#### DOCUMENTO FUENTE:
+-------+
Buenos y malos

¿Hay buenos y malos libros?
Hallar la respuesta no es solo cuestión de criterio, sino de gustos. En literatura tampoco hay nada escrito sobre gustos y muchas veces lo que para uno tiene el sabor del elixir para otros sabe a rancio.
La experiencia también cuenta en materia de lecturas, la formación académica de los lectores no es menos importante, y no debemos dejar de lado la ardua tarea de leer incansablemente a fin de poder comparar. Comparar un libro con otro puede dejarnos, a veces, un regusto amargo: el del tiempo perdido habiendo leído un libro no tan bueno. Pero como contrapartida también es posible relamerse saboreando el gusto de aquel otro exquisito libro. Y para saborear, para dar por fin con el libro acorde a tu gusto, hay que seguir probando, hay que seguir leyendo, insistiendo.

Pero claro, no solo se trata de que el azar ponga en tus manos un buen libro, se trata de buscar, de entender en primer término ¿Qué es lo que hace de un libro, un “buen libro”? A la hora de catalogar, corremos el riesgo de no ser del todo objetivos de manera que habría que pararse en medio de una línea muy delgada que separa el libro exquisito del libro adecuado a tu paladar. No se trata de lanzar al aire la consabida frase de “me gusta” o “no me gusta”, tampoco hay que fundamentarlo académicamente, pero sí saber que un libro puede ser bueno o malo de acuerdo al cristal con que se mire.

Lamentablemente, hemos estado dando vueltas en círculo porque la pregunta del comienzo no ha sido respondida: ¿Hay buenos y malos libros?
+-------+
#### INSTRUCCIONES DE TAREAS:
A: En el texto sobre los buenos y malos libros, ¿qué regusto amargo puede dejar comparar un libro con otro?
B: Prosigue el texto sobre los buenos y malos libros a partir de su última oración.

#### DATOS PROPORCIONADOS:
+-------+
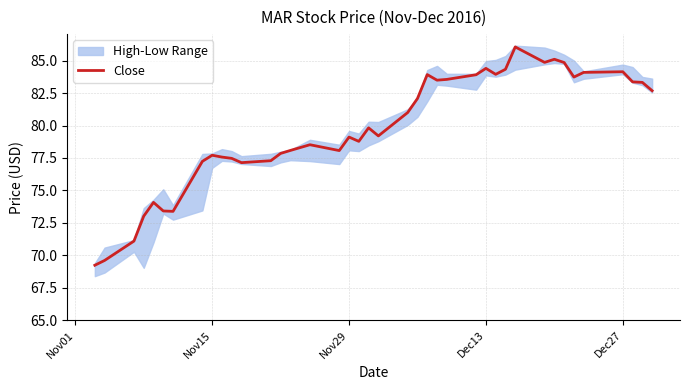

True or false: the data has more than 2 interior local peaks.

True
+-------+
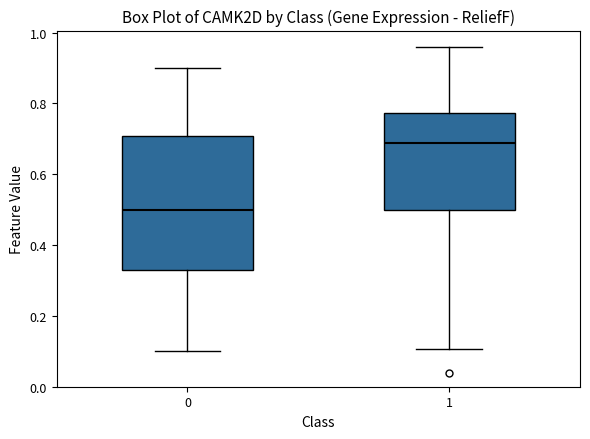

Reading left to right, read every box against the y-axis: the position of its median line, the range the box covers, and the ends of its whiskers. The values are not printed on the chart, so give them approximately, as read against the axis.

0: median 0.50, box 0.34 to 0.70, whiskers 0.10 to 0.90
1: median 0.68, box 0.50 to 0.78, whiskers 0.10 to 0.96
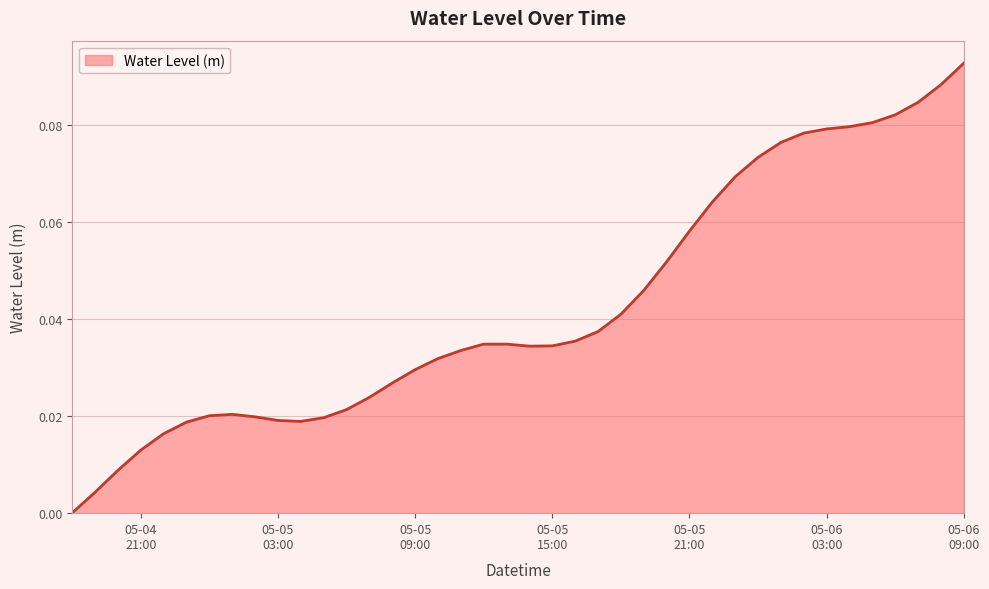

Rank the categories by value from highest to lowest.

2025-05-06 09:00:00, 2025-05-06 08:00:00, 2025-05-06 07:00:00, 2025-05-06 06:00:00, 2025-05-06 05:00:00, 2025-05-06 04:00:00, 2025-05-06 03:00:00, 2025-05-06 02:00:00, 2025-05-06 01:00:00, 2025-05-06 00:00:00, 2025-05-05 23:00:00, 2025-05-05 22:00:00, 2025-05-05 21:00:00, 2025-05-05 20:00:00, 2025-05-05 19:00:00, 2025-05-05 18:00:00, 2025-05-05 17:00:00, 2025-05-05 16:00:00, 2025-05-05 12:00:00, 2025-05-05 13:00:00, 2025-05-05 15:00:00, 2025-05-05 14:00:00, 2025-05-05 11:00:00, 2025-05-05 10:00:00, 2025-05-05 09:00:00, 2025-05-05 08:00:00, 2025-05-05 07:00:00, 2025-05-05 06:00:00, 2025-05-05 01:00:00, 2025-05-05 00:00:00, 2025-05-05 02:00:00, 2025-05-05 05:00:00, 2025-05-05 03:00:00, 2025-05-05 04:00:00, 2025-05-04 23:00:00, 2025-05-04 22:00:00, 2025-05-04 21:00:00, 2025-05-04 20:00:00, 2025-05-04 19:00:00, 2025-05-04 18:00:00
+-------+
#### RESULTADOS POR TAREA:
A: El del tiempo perdido habiendo leído un libro no tan bueno.

B:
No sé si sería correcto calificar un objeto como bueno o malo porque como hemos dicho todo depende del cristal con que se mire. Sin embargo afinando la puntería, ¿podríamos hablar de buenos y malos escritores? En todo caso, ¿cómo distinguirlos?

“Un buen escritor puede escribir sobre cualquier cosa (…) y un mal escritor no tiene esa capacidad”, dijo alguna vez Almudena Grandes.

Han dejado de existir las hogueras, por suerte, porque si así no fuera muchos editores querrían hacerme arder en una pira porque, queridos míos: Hay una serie de escritores que no saben escribir, un motón diría yo, y un montón que amenaza en convertirse en avalancha. Los libros se han mercantilizado de tal forma que todo lo que esté escrito y encerrado entre dos tapas se considera un libro. A buen entendedor pocas palabras, por eso reitero: hay un conjunto de escritores que saben vender pero no necesariamente escribir. Son escritores que creen que encadenar palabras es todo lo que una historia necesita. Son escritores que no son escritores y que hacen de la escritura su medio de vida como yo podría hacerlo trabajando de “personal trainer”. ¿Hace falta que cite ejemplos? No quisiera herir susceptibilidades y les dejo a ustedes la ardua tarea de catalogarlos.

Esa raza de escritores a los que me refiero olvidan dos cuestiones fundamentales: la primera es que todos podemos convertirnos en contadores de historias y la segunda es que, aunque nacemos contadores de historias, no nacemos sabiendo contarlas.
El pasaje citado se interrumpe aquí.